For Nepantlas #4 Irina Mutt and I will be performing an ‘audio fanzine’ live online for Akademie Schloss Solitude. Our performance will be followed by a Q&A. Attendance is limited and prior registration is required to participate. Please register until November 17, 2020 with signup@akademie-solitude.de
Curated by Daphne Dragona November 19, 2020, 2–3:30 pm (CET)
Guests of the fourth online edition of »Nepantlas« are Sumugan Sivanesan and Irina Mutt. Both run »Fugitive Radio« : an urban artistic research project on radio as a social practice, which is designed as a platform for migrant voices and experiences. »Radiowalk Helsinki« is a live radio fanzine developed as part of »Fugitive Radio«.
»Fugitive Radio« is an urban artistic-research project about radio as a social practice. It proposes to be a platform for migrant voices and experiences and is aligned with anticolonial trajectories. »Radiowalk Helsinki« is a live radio-fanzine that is developed as part of »Fugitive Radio«. As with Gloria Anzaldúa’s ideas about »mestiza«, it is an inclusive, accumulative and elastic structure, operating between thresholds as a way to embrace contradictions and ambiguity. It approaches the means and infrastructures of online radio as instruments of dispersal and play. Drawing on the ephemeral qualities of micropublishing and (online) performance, it employs strategies of replication, disruption and distribution.
»Radiowalk Helsinki« listens into urban environments and network processes, weaving through fragments of texture, text, voice and music. It links listening to haptic experiences of scrolling, browsing and clicking to accentuate experiences of migration, fugitivity, surveillance, precariousness and interdependence. For this special »Nepantlas« session, the audience will experience a »radio-fanzine« and explore how performance can become a means of publishing. Shifting across platforms and navigating collectively, »Radiowalk Helsinki« will examine the possibilities and impact of performative distribution when it comes to addressing urgent topics of our times.
»Fugitive Radio« is a project by Sumugan Sivanesan.

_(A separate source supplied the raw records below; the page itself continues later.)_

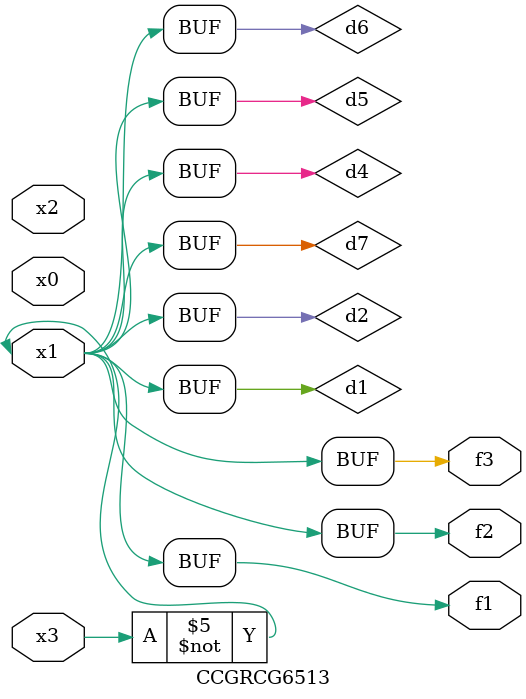
<source format=v>
module CCGRCG6513(
	input x0, x1, x2, x3,
	output f1, f2, f3
);

	wire d1, d2, d3, d4, d5, d6, d7;

	not (d1, x3);
	buf (d2, x1);
	xnor (d3, d1, d2);
	nor (d4, d1);
	buf (d5, d1, d2);
	buf (d6, d4, d5);
	nand (d7, d4);
	assign f1 = d6;
	assign f2 = d7;
	assign f3 = d6;
endmodule

</source>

In collaboration with Irina Mutt, the project will evolve over the coming year across a series of workshops, productions, podcasts and events in Helsinki. »Fugitive Radio« is being developed in collaboration with Pixelache and is supported by the Kone Foundation. It will culminate as a series of live broadcasts/interventions at Pixelache Festival #Burn____, June 2021.
…is something Sophea Lerner from {openradio} said in a recent production meeting. It just so happens that I trialed a hybrid outside-online ‘forest broadcast’ at the end of summer in a clearing behind Sophea’s apartment block; amongst woodpeckers, wind, moss, a light drizzle and chainsaws.
The broadcast was to test a set-up that took a live microphone feed of environmental sounds, an audio stream from Jasmine Guffond’s Listening Back browser extension which sonifies cookie activity, and a feed from our ‘Forest Chatter’ Jitsi meeting, that was fed through WIDI Audio To MIDI convertor and mixed and processed in Ableton Live. The ‘music’ was broadcast into my forest surrounds and also looped back into our Jitsi instance. WIDI’s software takes in sounds, converts them on-the-fly into MIDI notation which is then played out through it’s range of soft-synth instruments. In trial mode, the plug-in would go silent intermittently, thus the performance brought a number of chance operations into play; forest sounds including broadcast audio, (surveillance) data sonification and audio from Jitsi.
Alice, who was in the meeting, imagined an orchestra hiding behind the trees, which I thought was a lovely visualisation. As something of a new experience for us all, I am interested to experiment more with how participants might listen and interact across multiple locations in such networked/situated events.